■ What to work on:
Reproduce the following lines with every occurrence of "replicas" swapped for "copies", changing nothing else and omitting the pictures.

■ Supplied data:
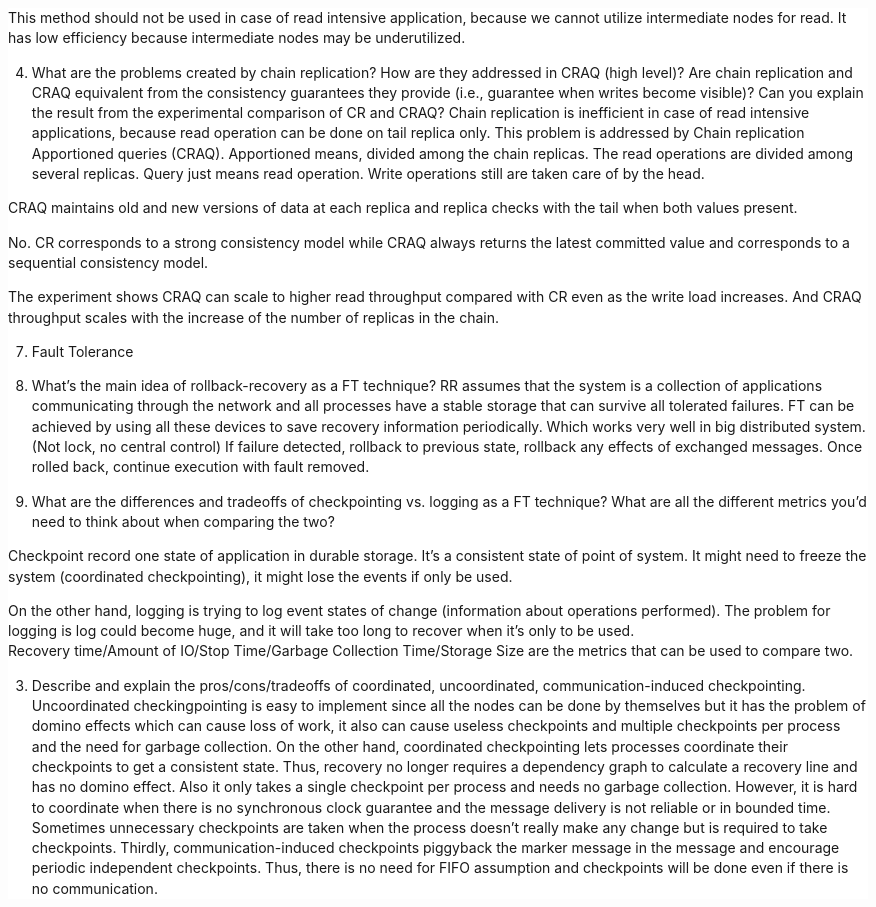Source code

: This method should not be used in case of read intensive application, because we cannot utilize intermediate nodes for read. It has low efficiency because intermediate nodes may be underutilized.

4. What are the problems created by chain replication? How are they addressed in CRAQ (high level)? Are chain replication and CRAQ equivalent from the consistency guarantees they provide (i.e., guarantee when writes become visible)? Can you explain the result from the experimental comparison of CR and CRAQ?
Chain replication is inefficient in case of read intensive applications, because read operation can be done on tail replica only.
This problem is addressed by Chain replication Apportioned queries (CRAQ).
Apportioned means, divided among the chain replicas. The read operations are divided among several replicas.
Query just means read operation.
Write operations still are taken care of by the head. 

CRAQ maintains old and new versions of data at each replica and replica checks with the tail when both values present.

No. CR corresponds to a strong consistency model while CRAQ always returns the latest committed value and corresponds to a sequential consistency model.

The experiment shows CRAQ can scale to higher read throughput compared with CR even as the write load increases. And CRAQ throughput scales with the increase of the number of replicas in the chain.







07. Fault Tolerance
1. What’s the main idea of rollback-recovery as a FT technique?
RR assumes that the system is a collection of applications communicating through the network and all processes have a stable storage that can survive all tolerated failures. FT can be achieved by using all these devices to save recovery information periodically. Which works very well in big distributed system. (Not lock, no central control)
If failure detected, rollback to previous state, rollback any effects of exchanged messages. Once rolled back, continue execution with fault removed.

2. What are the differences and tradeoffs of checkpointing vs. logging as a FT technique? What are all the different metrics you’d need to think about when comparing the two?

Checkpoint record one state of application in durable storage. It’s a consistent state of point of system. It might need to freeze the system (coordinated checkpointing), it might lose the events if only be used. 

On the other hand, logging is trying to log event states of change (information about operations performed). The problem for logging is log could become huge, and it will take too long to recover when it’s only to be used.  
Recovery time/Amount of IO/Stop Time/Garbage Collection Time/Storage Size are the metrics that can be used to compare two.

3. Describe and explain the pros/cons/tradeoffs of coordinated, uncoordinated, communication-induced checkpointing. 
Uncoordinated  checkingpointing is easy to implement since all the nodes can be done by themselves but it has the problem of domino effects which can cause loss of work, it also can cause useless checkpoints and multiple checkpoints per process and the need for garbage collection. On the other hand, coordinated checkpointing lets processes coordinate their checkpoints to get a consistent state. Thus, recovery no longer requires a dependency graph to calculate a recovery line and has no domino effect. Also it only takes a single checkpoint per process and needs no garbage collection. However, it is hard to coordinate when there is no synchronous clock guarantee and the message delivery is not reliable or in bounded time. Sometimes unnecessary checkpoints are taken when the process doesn’t really make any change but is required to take checkpoints. Thirdly, communication-induced checkpoints piggyback the marker message in the message and encourage periodic independent checkpoints. Thus, there is no need for FIFO assumption and checkpoints will be done even if there is no communication.
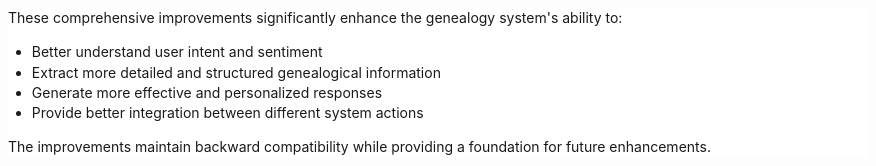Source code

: These comprehensive improvements significantly enhance the genealogy system's ability to:
- Better understand user intent and sentiment
- Extract more detailed and structured genealogical information
- Generate more effective and personalized responses
- Provide better integration between different system actions

The improvements maintain backward compatibility while providing a foundation for future enhancements.
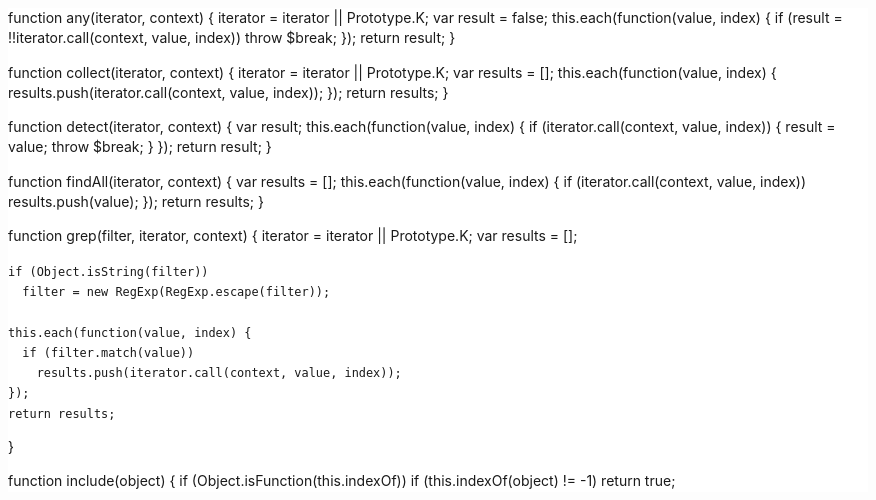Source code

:   function any(iterator, context) {
    iterator = iterator || Prototype.K;
    var result = false;
    this.each(function(value, index) {
      if (result = !!iterator.call(context, value, index))
        throw $break;
    });
    return result;
  }

  function collect(iterator, context) {
    iterator = iterator || Prototype.K;
    var results = [];
    this.each(function(value, index) {
      results.push(iterator.call(context, value, index));
    });
    return results;
  }

  function detect(iterator, context) {
    var result;
    this.each(function(value, index) {
      if (iterator.call(context, value, index)) {
        result = value;
        throw $break;
      }
    });
    return result;
  }

  function findAll(iterator, context) {
    var results = [];
    this.each(function(value, index) {
      if (iterator.call(context, value, index))
        results.push(value);
    });
    return results;
  }

  function grep(filter, iterator, context) {
    iterator = iterator || Prototype.K;
    var results = [];

    if (Object.isString(filter))
      filter = new RegExp(RegExp.escape(filter));

    this.each(function(value, index) {
      if (filter.match(value))
        results.push(iterator.call(context, value, index));
    });
    return results;
  }

  function include(object) {
    if (Object.isFunction(this.indexOf))
      if (this.indexOf(object) != -1) return true;
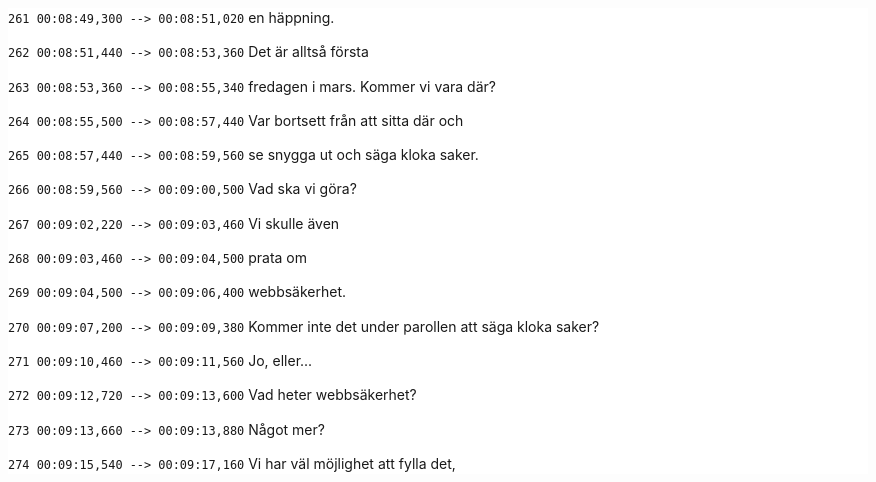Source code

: 
`261 00:08:49,300 --> 00:08:51,020`
en häppning.



`262 00:08:51,440 --> 00:08:53,360`
Det är alltså första



`263 00:08:53,360 --> 00:08:55,340`
fredagen i mars. Kommer vi vara där?



`264 00:08:55,500 --> 00:08:57,440`
Var bortsett från att sitta där och



`265 00:08:57,440 --> 00:08:59,560`
se snygga ut och säga kloka saker.



`266 00:08:59,560 --> 00:09:00,500`
Vad ska vi göra?



`267 00:09:02,220 --> 00:09:03,460`
Vi skulle även



`268 00:09:03,460 --> 00:09:04,500`
prata om



`269 00:09:04,500 --> 00:09:06,400`
webbsäkerhet.



`270 00:09:07,200 --> 00:09:09,380`
Kommer inte det under parollen att säga kloka saker?



`271 00:09:10,460 --> 00:09:11,560`
Jo, eller...



`272 00:09:12,720 --> 00:09:13,600`
Vad heter webbsäkerhet?



`273 00:09:13,660 --> 00:09:13,880`
Något mer?



`274 00:09:15,540 --> 00:09:17,160`
Vi har väl möjlighet att fylla det,


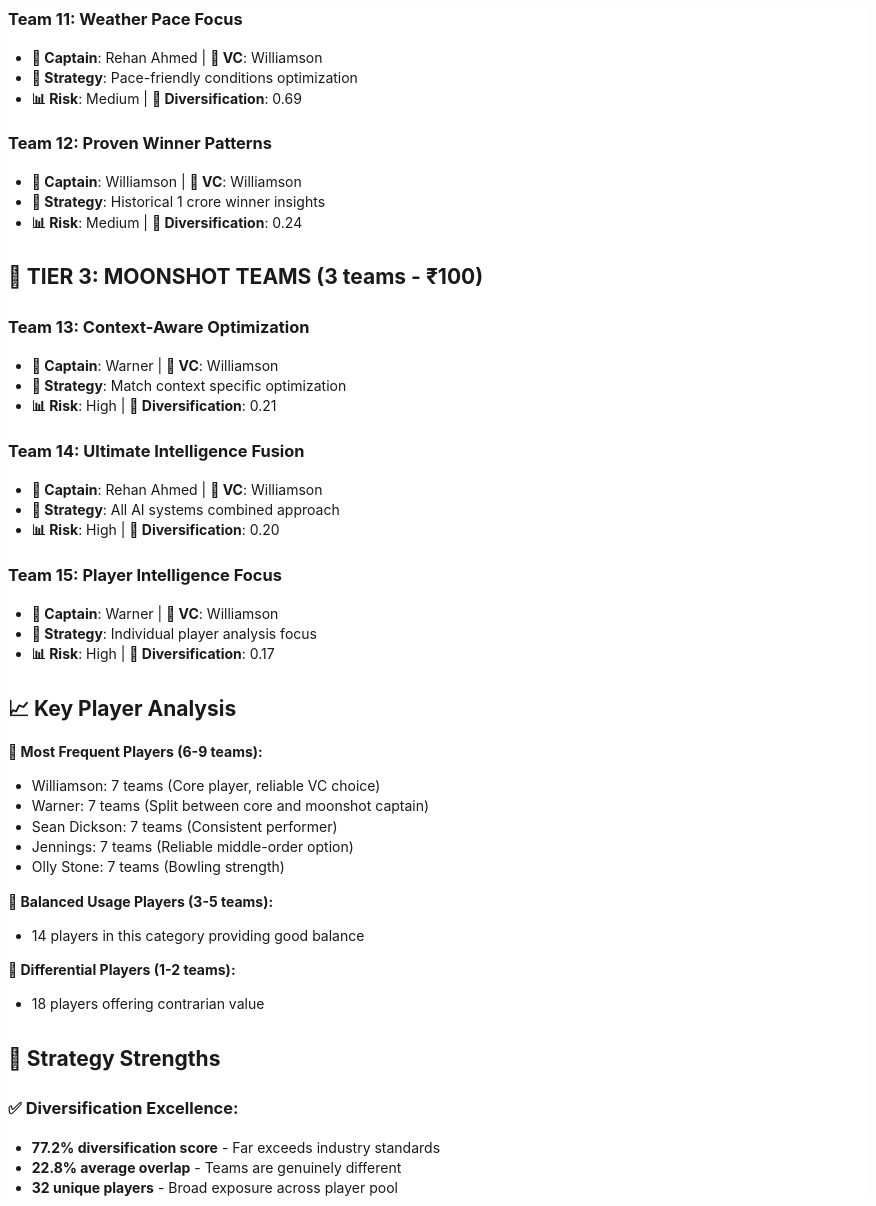 ### Team 11: Weather Pace Focus
- **👑 Captain**: Rehan Ahmed | **🥈 VC**: Williamson
- **🎯 Strategy**: Pace-friendly conditions optimization
- **📊 Risk**: Medium | **🔄 Diversification**: 0.69

### Team 12: Proven Winner Patterns
- **👑 Captain**: Williamson | **🥈 VC**: Williamson
- **🎯 Strategy**: Historical 1 crore winner insights
- **📊 Risk**: Medium | **🔄 Diversification**: 0.24

## 🚀 TIER 3: MOONSHOT TEAMS (3 teams - ₹100)

### Team 13: Context-Aware Optimization
- **👑 Captain**: Warner | **🥈 VC**: Williamson
- **🎯 Strategy**: Match context specific optimization
- **📊 Risk**: High | **🔄 Diversification**: 0.21

### Team 14: Ultimate Intelligence Fusion
- **👑 Captain**: Rehan Ahmed | **🥈 VC**: Williamson  
- **🎯 Strategy**: All AI systems combined approach
- **📊 Risk**: High | **🔄 Diversification**: 0.20

### Team 15: Player Intelligence Focus
- **👑 Captain**: Warner | **🥈 VC**: Williamson
- **🎯 Strategy**: Individual player analysis focus
- **📊 Risk**: High | **🔄 Diversification**: 0.17

## 📈 Key Player Analysis

**🔹 Most Frequent Players (6-9 teams):**
- Williamson: 7 teams (Core player, reliable VC choice)
- Warner: 7 teams (Split between core and moonshot captain)
- Sean Dickson: 7 teams (Consistent performer)
- Jennings: 7 teams (Reliable middle-order option)
- Olly Stone: 7 teams (Bowling strength)

**🔸 Balanced Usage Players (3-5 teams):**
- 14 players in this category providing good balance

**🔹 Differential Players (1-2 teams):**
- 18 players offering contrarian value

## 🎯 Strategy Strengths

### ✅ Diversification Excellence:
- **77.2% diversification score** - Far exceeds industry standards
- **22.8% average overlap** - Teams are genuinely different
- **32 unique players** - Broad exposure across player pool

■ Answer area:
Source code

: This method should not be used in case of read intensive application, because we cannot utilize intermediate nodes for read. It has low efficiency because intermediate nodes may be underutilized.

4. What are the problems created by chain replication? How are they addressed in CRAQ (high level)? Are chain replication and CRAQ equivalent from the consistency guarantees they provide (i.e., guarantee when writes become visible)? Can you explain the result from the experimental comparison of CR and CRAQ?
Chain replication is inefficient in case of read intensive applications, because read operation can be done on tail replica only.
This problem is addressed by Chain replication Apportioned queries (CRAQ).
Apportioned means, divided among the chain copies. The read operations are divided among several copies.
Query just means read operation.
Write operations still are taken care of by the head. 

CRAQ maintains old and new versions of data at each replica and replica checks with the tail when both values present.

No. CR corresponds to a strong consistency model while CRAQ always returns the latest committed value and corresponds to a sequential consistency model.

The experiment shows CRAQ can scale to higher read throughput compared with CR even as the write load increases. And CRAQ throughput scales with the increase of the number of copies in the chain.







07. Fault Tolerance
1. What’s the main idea of rollback-recovery as a FT technique?
RR assumes that the system is a collection of applications communicating through the network and all processes have a stable storage that can survive all tolerated failures. FT can be achieved by using all these devices to save recovery information periodically. Which works very well in big distributed system. (Not lock, no central control)
If failure detected, rollback to previous state, rollback any effects of exchanged messages. Once rolled back, continue execution with fault removed.

2. What are the differences and tradeoffs of checkpointing vs. logging as a FT technique? What are all the different metrics you’d need to think about when comparing the two?

Checkpoint record one state of application in durable storage. It’s a consistent state of point of system. It might need to freeze the system (coordinated checkpointing), it might lose the events if only be used. 

On the other hand, logging is trying to log event states of change (information about operations performed). The problem for logging is log could become huge, and it will take too long to recover when it’s only to be used.  
Recovery time/Amount of IO/Stop Time/Garbage Collection Time/Storage Size are the metrics that can be used to compare two.

3. Describe and explain the pros/cons/tradeoffs of coordinated, uncoordinated, communication-induced checkpointing. 
Uncoordinated  checkingpointing is easy to implement since all the nodes can be done by themselves but it has the problem of domino effects which can cause loss of work, it also can cause useless checkpoints and multiple checkpoints per process and the need for garbage collection. On the other hand, coordinated checkpointing lets processes coordinate their checkpoints to get a consistent state. Thus, recovery no longer requires a dependency graph to calculate a recovery line and has no domino effect. Also it only takes a single checkpoint per process and needs no garbage collection. However, it is hard to coordinate when there is no synchronous clock guarantee and the message delivery is not reliable or in bounded time. Sometimes unnecessary checkpoints are taken when the process doesn’t really make any change but is required to take checkpoints. Thirdly, communication-induced checkpoints piggyback the marker message in the message and encourage periodic independent checkpoints. Thus, there is no need for FIFO assumption and checkpoints will be done even if there is no communication.
Source code

: These comprehensive improvements significantly enhance the genealogy system's ability to:
- Better understand user intent and sentiment
- Extract more detailed and structured genealogical information
- Generate more effective and personalized responses
- Provide better integration between different system actions

The improvements maintain backward compatibility while providing a foundation for future enhancements.
Source code

:   function any(iterator, context) {
    iterator = iterator || Prototype.K;
    var result = false;
    this.each(function(value, index) {
      if (result = !!iterator.call(context, value, index))
        throw $break;
    });
    return result;
  }

  function collect(iterator, context) {
    iterator = iterator || Prototype.K;
    var results = [];
    this.each(function(value, index) {
      results.push(iterator.call(context, value, index));
    });
    return results;
  }

  function detect(iterator, context) {
    var result;
    this.each(function(value, index) {
      if (iterator.call(context, value, index)) {
        result = value;
        throw $break;
      }
    });
    return result;
  }

  function findAll(iterator, context) {
    var results = [];
    this.each(function(value, index) {
      if (iterator.call(context, value, index))
        results.push(value);
    });
    return results;
  }

  function grep(filter, iterator, context) {
    iterator = iterator || Prototype.K;
    var results = [];

    if (Object.isString(filter))
      filter = new RegExp(RegExp.escape(filter));

    this.each(function(value, index) {
      if (filter.match(value))
        results.push(iterator.call(context, value, index));
    });
    return results;
  }

  function include(object) {
    if (Object.isFunction(this.indexOf))
      if (this.indexOf(object) != -1) return true;
Source code

: 
`261 00:08:49,300 --> 00:08:51,020`
en häppning.



`262 00:08:51,440 --> 00:08:53,360`
Det är alltså första



`263 00:08:53,360 --> 00:08:55,340`
fredagen i mars. Kommer vi vara där?



`264 00:08:55,500 --> 00:08:57,440`
Var bortsett från att sitta där och



`265 00:08:57,440 --> 00:08:59,560`
se snygga ut och säga kloka saker.



`266 00:08:59,560 --> 00:09:00,500`
Vad ska vi göra?



`267 00:09:02,220 --> 00:09:03,460`
Vi skulle även



`268 00:09:03,460 --> 00:09:04,500`
prata om



`269 00:09:04,500 --> 00:09:06,400`
webbsäkerhet.



`270 00:09:07,200 --> 00:09:09,380`
Kommer inte det under parollen att säga kloka saker?



`271 00:09:10,460 --> 00:09:11,560`
Jo, eller...



`272 00:09:12,720 --> 00:09:13,600`
Vad heter webbsäkerhet?



`273 00:09:13,660 --> 00:09:13,880`
Något mer?



`274 00:09:15,540 --> 00:09:17,160`
Vi har väl möjlighet att fylla det,


 ### Team 11: Weather Pace Focus
- **👑 Captain**: Rehan Ahmed | **🥈 VC**: Williamson
- **🎯 Strategy**: Pace-friendly conditions optimization
- **📊 Risk**: Medium | **🔄 Diversification**: 0.69

### Team 12: Proven Winner Patterns
- **👑 Captain**: Williamson | **🥈 VC**: Williamson
- **🎯 Strategy**: Historical 1 crore winner insights
- **📊 Risk**: Medium | **🔄 Diversification**: 0.24

## 🚀 TIER 3: MOONSHOT TEAMS (3 teams - ₹100)

### Team 13: Context-Aware Optimization
- **👑 Captain**: Warner | **🥈 VC**: Williamson
- **🎯 Strategy**: Match context specific optimization
- **📊 Risk**: High | **🔄 Diversification**: 0.21

### Team 14: Ultimate Intelligence Fusion
- **👑 Captain**: Rehan Ahmed | **🥈 VC**: Williamson  
- **🎯 Strategy**: All AI systems combined approach
- **📊 Risk**: High | **🔄 Diversification**: 0.20

### Team 15: Player Intelligence Focus
- **👑 Captain**: Warner | **🥈 VC**: Williamson
- **🎯 Strategy**: Individual player analysis focus
- **📊 Risk**: High | **🔄 Diversification**: 0.17

## 📈 Key Player Analysis

**🔹 Most Frequent Players (6-9 teams):**
- Williamson: 7 teams (Core player, reliable VC choice)
- Warner: 7 teams (Split between core and moonshot captain)
- Sean Dickson: 7 teams (Consistent performer)
- Jennings: 7 teams (Reliable middle-order option)
- Olly Stone: 7 teams (Bowling strength)

**🔸 Balanced Usage Players (3-5 teams):**
- 14 players in this category providing good balance

**🔹 Differential Players (1-2 teams):**
- 18 players offering contrarian value

## 🎯 Strategy Strengths

### ✅ Diversification Excellence:
- **77.2% diversification score** - Far exceeds industry standards
- **22.8% average overlap** - Teams are genuinely different
- **32 unique players** - Broad exposure across player pool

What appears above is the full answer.